Однажды субботним утром отец, как всегда, позавтракал с нами, потом сполоснул свою миску, обулся, обул Хэнка и сказал, как обычно: «Хэнк и я пойдем прогуляться. Мы скоро вернемся». Я сказала: «Возьмите меня». Он ответил: «Натали, Талли, мы скоро придем. И обязательно что-нибудь принесем тебе. Правда, Хэнк?» И Хэнк, которому только что исполнилось два года, пропищал: «Да, Тави хочет конфету».

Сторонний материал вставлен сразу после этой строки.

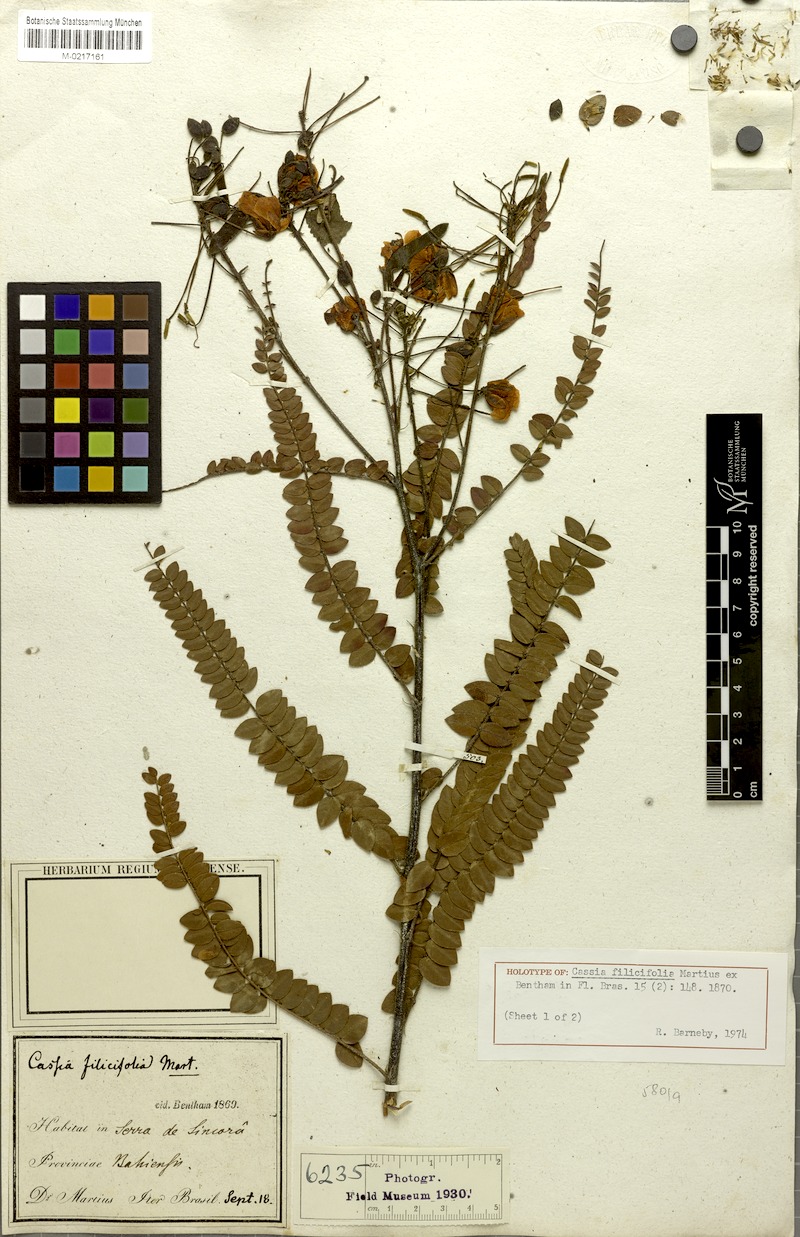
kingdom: Plantae
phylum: Tracheophyta
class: Magnoliopsida
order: Fabales
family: Fabaceae
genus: Chamaecrista
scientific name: Chamaecrista filicifolia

Папа надел свою кепку и натянул маленькую панамку на Хэнка. Был июль — очень жарко и сухо. «Я скоро вернусь, Хедда», — сказал он, как говорил каждую субботу. Мать кивнула, даже не повернув головы.
«Оставь свою игрушку, — сказал папа Хэнку. — Мы скоро вернемся». Почти целый год, каждую субботу, они уходили гулять без меня, но в этот раз отец подошел ко мне и крепко поцеловал меня в лоб. Я видела его отражение в стеклянной дверце буфета. Его глаза были закрыты. Потом он взял на руки Хэнка, одетого в шортики, белую футболку и старые сандалии, прошел через кухонную дверь, спустился по ступенькам, вышел на улицу и завернул за угол.
Талли перевела дыхание, а Джек поглаживал пальцами ее ногу.
Прошло пятнадцать минут. Мама и я убрали со стола. Прошло полчаса, мы помыли посуду. Прошел час, потом полтора. Когда истекли два с половиной часа — был полдень, — мама сказала: «Я скоро вернусь». «Я с тобой», — сказала я. — «Я сказала, что скоро вернусь!» — И она ушла.
Какое-то время я сидела на кухне, потом вышла во двор, все время погладывая на улицу, не идут ли они. Потом вернулась на кухню, снова перемыла посуду. Помыла окна. Я перебрала всю мою одежду и упаковала сумку. Мне было семь лет. Я просто не знала, что будет дальше. Я ходила кругами и представляла себе их всех, всех, кто бросил меня одну: Генри, Хэнка и Хедду.